- Dokumentausschnitt -
━━━━━━━━

Entsetzt vom Leben in der Stadt, das von Verfall gekennzeichnet war - der Kaiserhof war bereits nach Konstantinopel umgezogen, kirchlich, politisch, wirtschaftlich, kulturell und auch moralisch lag Rom danieder - schloss Benedetto sich einer asketischen Gemeinschaft in Affile - dem heutigen Enfide - in den Sabiner Bergen nahe Rom an, dann zog er sich in eine unbewohnte Gegend im Aniotal in der Nähe von Subiaco zurück. Hier lebte er für drei Jahre völlig einsam in einer Höhle, die später "Heilige Grotte" genannt wurde. Täglich ließ ihm der Mönch Romanus aus einem benachbarten Kloster Vicovaro an einem Seil ein Brot herab, eine Glocke am Seil gab dazu das Zeichen. Auf diese warf der Teufel eines Tages einen Stein, worauf sie zerbrach. Aber Benedetto bestand auch die weiteren Versuchungen und Plagen des Bösen, der ihm als schwarzer Vogel und als schöne Jungfrau erschien, indem er sich in Domen wälzte.

Benedettos Ruf als Heiliger wuchs, viele Menschen kamen, um ihn zu sehen. Die Mönche von Vicovaro bei Tivoli in Norditalien luden ihn ein und wählten ihn zum Abt ihrer Gemeinschaft. Als sich die Mönche nicht mit seinen Regeln einverstanden erklärten, versuchten sie ihn zu vergiften. Doch das Gift entwich nach der Legende als Schlange aus dem Kelch, den sie ihm reichen, und das Gefäß zerbrach, als er das Kreuzzeichen darüber machte.

━━━━━━━━

- Aufgabe 1 -
Wie lange lebte Benedetto laut dem Text über Benedetto völlig einsam in der Höhle?
- Aufgabe 2 -
Entnimm dem Text über Benedetto bitte wörtlich die Passage, die bei „Benedettos Ruf als“ anfängt und mit „Kreuzzeichen darüber machte.“ aufhört.
- Aufgabe 3 -
Schreib den Text über Benedetto im Anschluss an seinen letzten Satz weiter.
Das Material stammt aus einer anderen Quelle als der Text über Benedetto.

- Datenblock -
━━━━━━━━

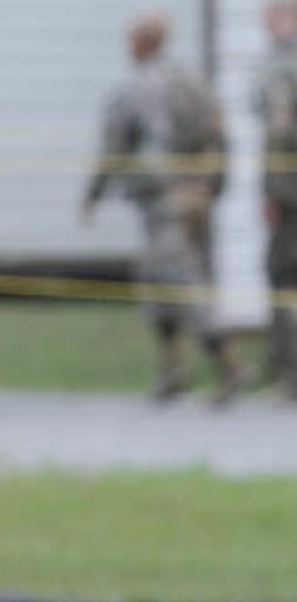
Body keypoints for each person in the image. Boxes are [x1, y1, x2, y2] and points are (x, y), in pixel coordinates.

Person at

━━━━━━━━

- Schriftliche Antwort 1 -
Drei Jahre.

- Schriftliche Antwort 2 -
Benedettos Ruf als Heiliger wuchs, viele Menschen kamen, um ihn zu sehen. Die Mönche von Vicovaro bei Tivoli in Norditalien luden ihn ein und wählten ihn zum Abt ihrer Gemeinschaft. Als sich die Mönche nicht mit seinen Regeln einverstanden erklärten, versuchten sie ihn zu vergiften. Doch das Gift entwich nach der Legende als Schlange aus dem Kelch, den sie ihm reichen, und das Gefäß zerbrach, als er das Kreuzzeichen darüber machte.

- Schriftliche Antwort 3 -
Benedetto verließ die Gruppe und kehrte ins Aniotal zurück. Für seine wachsende Schülerschar gründete er rund ein Dutzend kleine Klöster mit je zwölf Mönchen - die Monasteri di S. Benedetto und di S. Scholastica gibt es noch heute und entwickelte Regeln für ein gemeinschaftliches Klosterleben. Wieder, so berichtet die Überlieferung, sollte er durch vergiftetes Brot beseitigt werden, aber sein Rabe trug es fort. Sein Gebet bewirkte, dass Bruder Maurus trockenen Fußes über Wasser gehen konnte, um den ertrinkenden Placidus zu retten. Nach einem Besuch bei seiner Schwester schaute er ihren Tod und wie ihre Seele als Taube gen Himmel fliegt. Auf Benedetto ging dann die Gründung des Klosters von Montecassino bei Cassino zurück; 529 zog er selbst dort ein. Hier schrieb er seine berühmte "Regula Benedicti", die grundlegende Regel aller sich von da aus über das ganze Abendland ausbreitenden Klöster des Benediktinerordens mit dem Wahlspruch „Ora et labora", "bete und arbeite".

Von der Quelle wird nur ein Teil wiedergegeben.